Consumers shop for price right now in their purchase of insurance. See, the cost of what you use is baked in. If you have a small group and lots of sick people your costs are higher (see, insurance companies charge your company to cover your costs, only if you're in a pool do those cost get spread even more).

And how can I say it. If the best way to control costs are through HSAs the insurance companies wouldn't be making a profit. No, really, they wouldn't. And insurance companies are making tons of profit. In the US administrative costs range in the 17% area. For Medicare/Medicaid and most other countries' administrative costs are around 5% (Medicare and Medicaid are 3% IIRC). When was the last time you saw an insurance company go out of business or file for bankruptcy? Which industry is bankrolling most of the anti "Public Option" campaign? Yeah. Begin to see the problem now?
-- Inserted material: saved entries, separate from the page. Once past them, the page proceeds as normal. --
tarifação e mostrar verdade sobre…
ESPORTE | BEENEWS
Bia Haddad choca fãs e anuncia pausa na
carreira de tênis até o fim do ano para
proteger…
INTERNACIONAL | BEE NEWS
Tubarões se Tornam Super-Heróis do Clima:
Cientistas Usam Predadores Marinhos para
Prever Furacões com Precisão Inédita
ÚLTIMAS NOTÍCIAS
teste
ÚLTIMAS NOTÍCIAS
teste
As a final problem for me, HSA screw the poor and the sick. And unless we, as a community, are willing to say, "Let them die" and refuse to treat them (and that is the option here) we, the ones who aren't either poor or sick will continue to pay for those that are through our taxes and higher medical costs (currently estimated to be $3500 per family per year - this includes the uninsured and the "make up costs" for all the medicare and medicaid patients).

Health care is not like buying a car or fast food (although personally I would like to see "price charts" in doctors' offices). You don't negotiate the costs, especially for emergency care. Only through large groups of patients' buying power can you prenegotiate better rates. This is also why "co-ops" won't work. Starting from scratch they have no purchasing power.

I know I'm probably rambling and leaving out whole arguments here. I hope it's coherent. But all of the above is why I support a "Public Option." Failing that, my solutions would be completely untenable (insurance must be non-profit, must accept all comers at a consistent rate of premium, can not drop coverage for prior conditions, and must cover all medical costs). If you think a "Public Option" would be bad, the other solutions that have an actual chance of working would drive "free-market" people howling mad. The Public Option is the compromise.

Reading:
KFF - HSAs and High Deductible Health Plans: Are They an Option for Low-Income Families? Read the key findings including the market dynamics of how HSAs will increase other insurance types' costs - this is an HTML version of a PDF
CBPP - HSA's Unlikely to Significantly Reduce Health Care Spending
NEJM - HSAs - the Ownership Society in Health Care
How American Health Care Killed My Father which I come to different conclusions that the author about how to fix the problems he identifies but discounts the actual solutions as unworkable - his father's death may (note, may) have been prevented by something called aseptic technique - it's something my wife teaches nurse trainees - and frankly it's criminal that doctors don't practice this consistently - which is an argument against tort reform as a way to introduce cost controls

2 comments:

Rick said...

I'm so disappointed in Obama and the Democrats and the Republicans et al. They all blame everybody else so all the people get are forums are venting but no action. This is going nowhere except endless debates.

I've got to find a real party to vote for, and it's not going to be either one of the current major parties and their government options, HSA's and the rest. People are debating this all over the internet and all we'll end up with is a watered down nothing from Obama or whoever else these two parties elect.

Where's Genghis Khan when we need him?

Steve Buchheit said...

Rick, yes, much of the "political debate" this summer went between sides who didn't do much listening. And Khan has left the building.